Красота сродни оргазму, мы обречены на бесконечные поиски этого сладкого полуобморока.
Красота подобна голоду, ведь всегда хочется ещё.
Одиночество как кариес.
Подручные воспоминания, осевшие в блокноте, кажутся чужими.
Жара томит тело.
С Невского проспекта шум лукаво крадёт слова прохожих,
подслушивает,
голос мой блекнет, раздавлен гулом, неслышна мысль робкая,
возрождаясь из моей глотки, увидев пространство,
торопится воротиться назад, ибо нет ушной раковины ближнего,
в которой прижилась б.
Улица Рубинштейна.
Бары переполнены – вновь статисты.
Липкая духота. Круговерть танца, алкоголь, мерцающий свет.

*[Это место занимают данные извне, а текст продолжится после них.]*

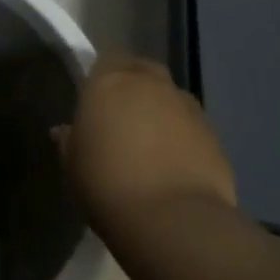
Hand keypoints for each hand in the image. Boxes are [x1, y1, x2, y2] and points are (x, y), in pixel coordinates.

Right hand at [58, 54, 235, 235]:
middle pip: (141, 70)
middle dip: (134, 86)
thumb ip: (70, 141)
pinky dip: (183, 136)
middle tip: (122, 117)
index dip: (102, 77)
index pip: (106, 60)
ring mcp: (186, 106)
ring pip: (170, 96)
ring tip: (151, 143)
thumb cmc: (107, 184)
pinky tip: (174, 164)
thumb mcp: (73, 165)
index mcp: (109, 82)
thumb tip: (65, 131)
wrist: (173, 219)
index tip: (95, 101)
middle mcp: (150, 83)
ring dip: (161, 110)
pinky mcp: (213, 134)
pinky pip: (191, 125)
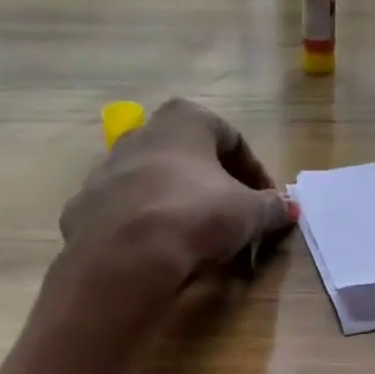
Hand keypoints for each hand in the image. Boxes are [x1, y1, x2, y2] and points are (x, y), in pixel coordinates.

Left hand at [58, 100, 296, 293]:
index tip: (268, 204)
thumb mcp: (250, 212)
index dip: (256, 174)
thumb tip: (288, 208)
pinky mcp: (86, 205)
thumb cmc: (196, 213)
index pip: (233, 140)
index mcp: (184, 120)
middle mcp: (142, 133)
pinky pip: (130, 212)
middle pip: (192, 159)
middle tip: (238, 221)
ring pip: (158, 183)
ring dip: (183, 205)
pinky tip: (164, 251)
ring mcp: (108, 168)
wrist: (124, 253)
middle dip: (218, 188)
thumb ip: (272, 207)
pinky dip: (151, 226)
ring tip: (203, 240)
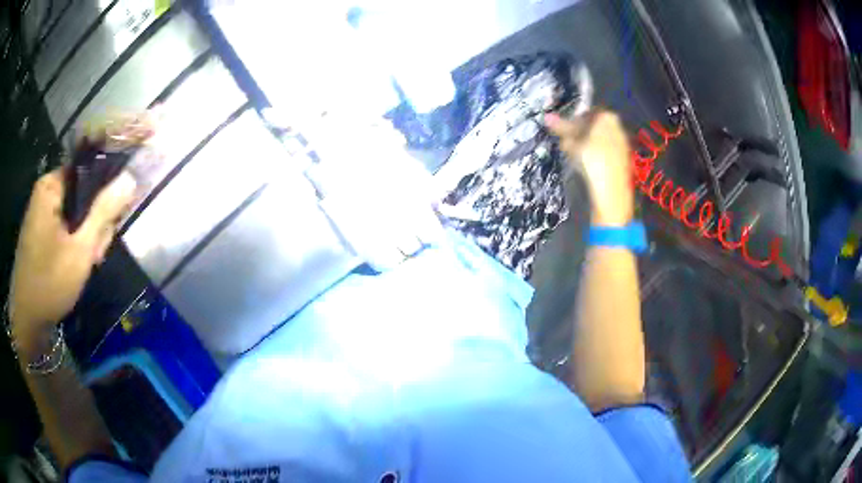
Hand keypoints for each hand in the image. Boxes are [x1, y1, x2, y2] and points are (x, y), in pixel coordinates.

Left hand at [8, 168, 135, 353]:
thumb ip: (103, 212)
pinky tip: (78, 263)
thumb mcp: (80, 250)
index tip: (113, 222)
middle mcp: (46, 191)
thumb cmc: (49, 283)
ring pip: (75, 212)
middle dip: (94, 222)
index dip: (106, 192)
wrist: (27, 321)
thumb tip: (131, 177)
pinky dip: (75, 242)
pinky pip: (65, 225)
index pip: (89, 171)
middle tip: (96, 253)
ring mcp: (42, 212)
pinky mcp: (41, 231)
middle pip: (82, 193)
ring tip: (88, 262)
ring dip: (86, 236)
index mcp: (51, 185)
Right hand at [546, 111, 633, 225]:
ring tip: (573, 155)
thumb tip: (546, 116)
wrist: (612, 191)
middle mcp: (618, 128)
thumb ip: (561, 128)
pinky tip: (586, 166)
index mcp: (607, 117)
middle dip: (579, 133)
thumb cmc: (592, 160)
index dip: (573, 119)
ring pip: (599, 140)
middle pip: (594, 126)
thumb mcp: (573, 143)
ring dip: (585, 145)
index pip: (587, 112)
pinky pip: (604, 152)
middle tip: (565, 141)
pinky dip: (593, 155)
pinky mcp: (622, 161)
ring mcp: (621, 146)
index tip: (563, 128)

Словно при просмотре фильма с плохой озвучкой и переводом: звук не поспевает за шевелением губ.
Одна говорит приставшему:
«Либо танцуй, либо не мешай!»
Одиночество как ржавчина.
Город в празднике, в одном сплошном праздновании праздности. Но ты на этот праздник не приглашён. Туда вообще никого не приглашали, явились без предупреждения.
Вглядись в эти лица: чужаки, ни одной знакомой черты.

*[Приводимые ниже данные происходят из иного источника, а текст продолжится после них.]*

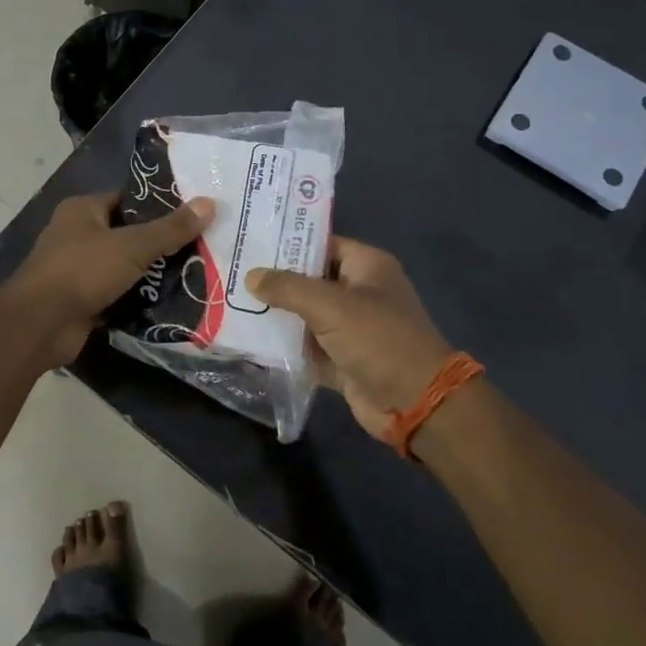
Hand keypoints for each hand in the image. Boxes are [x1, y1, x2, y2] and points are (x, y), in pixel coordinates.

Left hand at [4, 191, 214, 368]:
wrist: (40, 324)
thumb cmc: (82, 270)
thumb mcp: (132, 246)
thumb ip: (170, 229)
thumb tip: (210, 203)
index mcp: (82, 210)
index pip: (127, 199)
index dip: (159, 205)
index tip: (193, 213)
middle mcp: (77, 235)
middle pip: (127, 234)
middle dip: (159, 243)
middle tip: (201, 246)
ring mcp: (77, 270)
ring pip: (123, 267)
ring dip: (150, 273)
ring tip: (194, 273)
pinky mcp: (82, 301)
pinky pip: (117, 295)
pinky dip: (137, 299)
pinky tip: (169, 302)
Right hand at [247, 239, 453, 440]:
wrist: (415, 404)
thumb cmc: (378, 340)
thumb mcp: (330, 306)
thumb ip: (288, 288)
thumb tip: (251, 276)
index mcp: (366, 267)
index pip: (321, 243)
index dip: (288, 242)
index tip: (250, 241)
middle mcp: (359, 292)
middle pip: (309, 279)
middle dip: (274, 280)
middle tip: (232, 271)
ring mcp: (350, 328)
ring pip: (305, 314)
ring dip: (275, 314)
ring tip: (230, 302)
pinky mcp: (341, 359)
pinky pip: (306, 346)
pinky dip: (284, 345)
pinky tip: (249, 339)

Выбирай, сегодня мы вновь будем спать с незнакомцами.
Женский голос изобилует прошедшим временем.
Уже что-то было, но мы обречены,
чтоб оное повторилось.
А чьи-то уста, не солоно хлебавши,
горьким биттером скрашены:
ягодами, травами и сладостью груши.
Кто-то ссылается на поэта, которого нет уже в мире этом,
а написанное им намедни, точнее, лет двести назад, звучит и ныне.

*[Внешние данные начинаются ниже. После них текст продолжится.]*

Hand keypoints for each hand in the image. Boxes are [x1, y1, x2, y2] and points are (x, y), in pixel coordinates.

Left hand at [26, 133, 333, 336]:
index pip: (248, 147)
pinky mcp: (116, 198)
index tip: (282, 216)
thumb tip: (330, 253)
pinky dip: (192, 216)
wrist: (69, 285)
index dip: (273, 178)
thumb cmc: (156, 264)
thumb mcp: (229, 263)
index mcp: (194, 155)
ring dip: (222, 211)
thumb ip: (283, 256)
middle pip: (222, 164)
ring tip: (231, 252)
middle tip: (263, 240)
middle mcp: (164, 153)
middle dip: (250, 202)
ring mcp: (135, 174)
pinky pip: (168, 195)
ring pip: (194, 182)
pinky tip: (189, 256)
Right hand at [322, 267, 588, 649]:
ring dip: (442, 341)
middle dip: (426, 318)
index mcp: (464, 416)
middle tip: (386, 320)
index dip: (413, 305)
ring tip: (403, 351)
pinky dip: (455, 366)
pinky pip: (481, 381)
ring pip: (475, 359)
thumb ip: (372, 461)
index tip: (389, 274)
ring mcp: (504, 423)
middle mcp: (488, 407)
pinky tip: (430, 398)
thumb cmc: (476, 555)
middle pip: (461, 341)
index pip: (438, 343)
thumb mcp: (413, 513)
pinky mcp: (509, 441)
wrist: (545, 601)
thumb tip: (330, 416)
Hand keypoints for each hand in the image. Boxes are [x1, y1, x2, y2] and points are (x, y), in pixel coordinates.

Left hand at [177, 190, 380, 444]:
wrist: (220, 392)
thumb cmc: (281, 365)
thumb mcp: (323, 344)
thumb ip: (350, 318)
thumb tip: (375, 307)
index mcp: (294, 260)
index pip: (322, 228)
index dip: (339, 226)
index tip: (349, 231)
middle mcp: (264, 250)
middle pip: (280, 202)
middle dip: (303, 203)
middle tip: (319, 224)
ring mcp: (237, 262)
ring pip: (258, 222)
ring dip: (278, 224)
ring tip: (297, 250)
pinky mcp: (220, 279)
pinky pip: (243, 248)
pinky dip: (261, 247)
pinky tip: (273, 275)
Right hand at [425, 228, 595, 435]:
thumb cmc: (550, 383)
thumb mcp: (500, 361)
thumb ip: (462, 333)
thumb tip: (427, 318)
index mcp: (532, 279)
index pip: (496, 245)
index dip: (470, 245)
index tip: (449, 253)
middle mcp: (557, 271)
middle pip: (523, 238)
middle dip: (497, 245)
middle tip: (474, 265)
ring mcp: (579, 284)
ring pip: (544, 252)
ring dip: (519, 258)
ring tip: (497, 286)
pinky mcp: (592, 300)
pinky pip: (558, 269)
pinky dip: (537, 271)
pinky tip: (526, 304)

Чрез дорогу Московский вокзал, тело просится восвояси,
но солнце белой ночи, заглядывающее напоследок,
вторит: «Некуда, некуда. Я останусь везде собою,
ничего нового не встретить, будь ты в Омске, Тамбове или Степанакерте».
Столько алкоголя в крови.
Шум с проспекта подавляется гвалтом из глоток,
которому невмоготу тесниться меж рёбер.
Один, напившись, кому-то говорит, выкладывая душу:
«ты мне нравишься», иной кому-то доказывает: «я тя раз**бу».
Щелчок поляроида создаст отрывок – свидетеля прошлого, у коего все шансы пережить имеющуюся компанию за сим столом. Его судьба – запрятаться в альбоме, чтоб чрез года кто-то спросил: «–а это на снимке кто? –да так, – ответит голос, –один знакомый».
Я бы не обратил внимания, что стемнело, но свет от фар автомобилей заскользил по стене. Устало снимаю пиджак, развязываю галстук, не включаю свет. В зеркале напротив дивана как-то странно никто не отображается.
Ангелы во сне будут шептать подсказки, вести за руку, тыча, как котёнка за шкирку, указывая перстом на моё счастье. И моя вина, что не слышу, не вижу. На утро, придя в себя, внимания не обращу, предаваясь всецело суете непраздничных дней и заботам.
Я помню наизусть номер телефона любимой женщины. Среди прочего в сим нумере две тройки. Телефон дисковый с черной глянцевой пластмассовой трубкой, напоминающий лягушку. Я беру трубку, взвизгивает проснувшееся животное, верчу диск, в очередной раз ничего не получается, слышен один длинный гудок – ожидание набора номера, но на диске за двойкой идёт четвёрка.